- [Problems to solve]
(1) From the passage on the Nuremberg and Tokyo tribunals, print the portion that begins at the words "I- Nuremberg and" and stops after the words "aforementioned Allied states.".
(2) According to the passage on the Nuremberg and Tokyo tribunals, what was the date of the London Treaty under which the Nuremberg Tribunal was founded?
(3) Continue the passage on the Nuremberg and Tokyo tribunals with the next part, starting after its last sentence.

- [Document extract]
....................
I- Nuremberg and Tokyo International Military Tribunals
Nuremberg International Military Tribunal for the prosecution and punishment of the major war criminals of the European axis/the Nuremberg Tribunal (IMT) was founded by the USA, France, Britain and the USSR, which were parties to the London Treaty dated August 8, 1945, in order to try the high-level military and political officials of the Nazi regime after the World War II. The prosecutors and judges of this court were also selected from among the citizens of the aforementioned Allied states.
During the Nuremberg trials between November 1945 and October 1946, 24 Nazi leaders were charged, 12 were sentenced to death penalty, 7 were sentenced to imprisonment, and 3 were acquitted. Adolf Hitler, Heinrich Himmler, and Joseph Goebbels could not be tried as they committed suicide before the war ended.
Crimes under the jurisdiction of IMT are listed as crimes against peace, war crimes and crimes against humanity. In the IMT Charter, which regulates the duties and powers of the Court, the killing, massacre, enslavement, forced labour, exile, persecution based on political, racial or religious grounds and similar inhumane treatment committed by the Nazis against the civilian population in the regions they occupied has been described as “crime against humanity”. Thus, for the first time, the category of “crimes against humanity” has been created in addition to conventional war crimes under the IMT Charter.
....................
- [Material provided]
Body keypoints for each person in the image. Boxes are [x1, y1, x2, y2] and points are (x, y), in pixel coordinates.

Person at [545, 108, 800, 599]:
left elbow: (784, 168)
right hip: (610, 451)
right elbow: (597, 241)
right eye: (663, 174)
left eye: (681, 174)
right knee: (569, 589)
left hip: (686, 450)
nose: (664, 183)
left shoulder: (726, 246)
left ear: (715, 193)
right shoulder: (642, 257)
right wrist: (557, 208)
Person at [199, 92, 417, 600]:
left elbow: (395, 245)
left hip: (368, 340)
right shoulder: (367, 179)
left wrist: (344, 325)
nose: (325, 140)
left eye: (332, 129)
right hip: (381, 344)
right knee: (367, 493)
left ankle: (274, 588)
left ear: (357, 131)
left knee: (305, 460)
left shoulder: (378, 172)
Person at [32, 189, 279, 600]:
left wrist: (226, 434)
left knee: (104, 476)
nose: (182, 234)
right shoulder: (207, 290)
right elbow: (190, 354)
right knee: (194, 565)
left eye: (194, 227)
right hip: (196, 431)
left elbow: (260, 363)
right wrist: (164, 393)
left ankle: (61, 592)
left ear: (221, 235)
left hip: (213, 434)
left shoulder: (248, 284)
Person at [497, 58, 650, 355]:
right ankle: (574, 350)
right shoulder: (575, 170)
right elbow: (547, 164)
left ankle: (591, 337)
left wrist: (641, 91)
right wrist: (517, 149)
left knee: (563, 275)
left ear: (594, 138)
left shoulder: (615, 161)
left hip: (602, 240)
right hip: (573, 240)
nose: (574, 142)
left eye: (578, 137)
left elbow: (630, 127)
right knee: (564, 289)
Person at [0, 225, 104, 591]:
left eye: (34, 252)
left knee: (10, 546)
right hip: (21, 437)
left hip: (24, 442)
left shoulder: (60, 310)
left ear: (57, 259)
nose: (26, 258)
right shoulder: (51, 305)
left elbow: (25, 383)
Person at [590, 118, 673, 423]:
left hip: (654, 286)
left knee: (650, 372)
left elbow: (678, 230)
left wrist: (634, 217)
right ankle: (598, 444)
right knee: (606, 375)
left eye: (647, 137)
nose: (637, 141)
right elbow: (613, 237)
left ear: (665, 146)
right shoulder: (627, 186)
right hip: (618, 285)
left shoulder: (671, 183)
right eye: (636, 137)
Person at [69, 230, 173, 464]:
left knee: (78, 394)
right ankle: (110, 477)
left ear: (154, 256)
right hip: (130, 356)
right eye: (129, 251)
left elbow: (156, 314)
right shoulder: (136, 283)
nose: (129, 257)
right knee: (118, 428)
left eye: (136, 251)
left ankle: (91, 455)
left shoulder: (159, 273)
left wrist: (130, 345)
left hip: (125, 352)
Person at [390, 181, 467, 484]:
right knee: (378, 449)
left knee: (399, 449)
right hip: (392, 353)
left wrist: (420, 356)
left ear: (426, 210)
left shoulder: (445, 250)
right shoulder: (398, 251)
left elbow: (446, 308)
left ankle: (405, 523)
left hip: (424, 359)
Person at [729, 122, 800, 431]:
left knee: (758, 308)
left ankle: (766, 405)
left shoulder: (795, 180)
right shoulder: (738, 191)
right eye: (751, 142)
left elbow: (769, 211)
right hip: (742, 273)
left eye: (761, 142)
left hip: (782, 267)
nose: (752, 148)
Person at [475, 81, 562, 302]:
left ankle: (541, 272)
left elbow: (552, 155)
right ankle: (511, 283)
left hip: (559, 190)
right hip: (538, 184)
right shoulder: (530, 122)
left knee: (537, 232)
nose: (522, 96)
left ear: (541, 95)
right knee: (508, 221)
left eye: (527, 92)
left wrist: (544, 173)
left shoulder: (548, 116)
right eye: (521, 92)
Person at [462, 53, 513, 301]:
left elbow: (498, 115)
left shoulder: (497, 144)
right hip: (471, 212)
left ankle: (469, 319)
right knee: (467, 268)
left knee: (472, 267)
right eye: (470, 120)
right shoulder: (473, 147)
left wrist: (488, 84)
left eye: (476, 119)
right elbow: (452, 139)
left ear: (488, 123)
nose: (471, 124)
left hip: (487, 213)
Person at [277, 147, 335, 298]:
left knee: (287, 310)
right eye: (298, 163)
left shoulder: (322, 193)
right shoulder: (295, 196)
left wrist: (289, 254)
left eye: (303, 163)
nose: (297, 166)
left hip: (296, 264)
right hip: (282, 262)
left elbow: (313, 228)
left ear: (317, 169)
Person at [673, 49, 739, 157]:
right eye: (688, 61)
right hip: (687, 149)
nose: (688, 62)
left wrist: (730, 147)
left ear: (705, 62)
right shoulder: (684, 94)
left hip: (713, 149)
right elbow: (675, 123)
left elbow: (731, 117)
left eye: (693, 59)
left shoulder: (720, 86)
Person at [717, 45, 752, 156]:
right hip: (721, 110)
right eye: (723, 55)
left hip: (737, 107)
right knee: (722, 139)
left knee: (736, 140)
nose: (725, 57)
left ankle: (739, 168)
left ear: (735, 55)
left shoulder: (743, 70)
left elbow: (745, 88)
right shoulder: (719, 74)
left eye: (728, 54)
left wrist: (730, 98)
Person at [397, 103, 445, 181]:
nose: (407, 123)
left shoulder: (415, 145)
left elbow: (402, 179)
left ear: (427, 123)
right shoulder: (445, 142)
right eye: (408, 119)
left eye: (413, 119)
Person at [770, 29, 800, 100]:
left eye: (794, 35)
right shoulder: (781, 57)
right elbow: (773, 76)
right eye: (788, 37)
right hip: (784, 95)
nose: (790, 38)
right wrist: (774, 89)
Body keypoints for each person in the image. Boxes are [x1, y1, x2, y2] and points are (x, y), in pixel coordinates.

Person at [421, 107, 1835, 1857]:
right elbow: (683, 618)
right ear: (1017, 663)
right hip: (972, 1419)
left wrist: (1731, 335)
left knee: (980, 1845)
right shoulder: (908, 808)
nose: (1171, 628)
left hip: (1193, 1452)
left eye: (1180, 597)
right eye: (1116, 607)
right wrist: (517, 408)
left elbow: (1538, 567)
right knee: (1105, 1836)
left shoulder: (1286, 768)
....................
- [Answers]
(1)
I- Nuremberg and Tokyo International Military Tribunals
Nuremberg International Military Tribunal for the prosecution and punishment of the major war criminals of the European axis/the Nuremberg Tribunal (IMT) was founded by the USA, France, Britain and the USSR, which were parties to the London Treaty dated August 8, 1945, in order to try the high-level military and political officials of the Nazi regime after the World War II. The prosecutors and judges of this court were also selected from among the citizens of the aforementioned Allied states.

(2) August 8, 1945

(3)
While defining crimes against humanity, the term “genocide” was not included in the text of the article, but in the IMT indictments, the term “genocide” was used when describing the acts related to people who were systematically murdered due to their belonging to a certain group yet ultimately, sentences were established against the defendants for crimes against humanity, not genocide.
With the Nuremberg trials, individuals were held responsible for committing crimes contrary to international law for the first time in history. In this context, the aforementioned cases constitute an important turning point in the development of international criminal law.
IMT that had an ad hoc (special) authority, and where trials were held collectively was a military court set up only to prosecute crimes committed during the World War II. As a matter of fact, during the negotiations of the Genocide Convention, some countries expressed various criticisms by stating that the Nuremberg trials were conducted by ignoring the basic principle of criminal law, which is the principle of “no crime and punishment without law”.
Although there are criticisms that it was “the justice of the victors” because only the Nazi war criminals were placed on the defendant chair, and that the court’s impartiality became questionable because the trials were only heard by the judges of the victorious states, the Nuremberg trials are considered to be one of the most important cases that left their mark on the history of the world.
For the first time, it was revealed with the Nuremberg trials that the actions of the Nazis had led to an unprecedented atrocity in history. Although these trials exposed all aspects of Nazi cruelty, the realization that the existing rules of law at the time were insufficient to fully describe this atrocity was also the factor that triggered the efforts to formulate a convention exclusively for the definition and punishment of the crime of genocide.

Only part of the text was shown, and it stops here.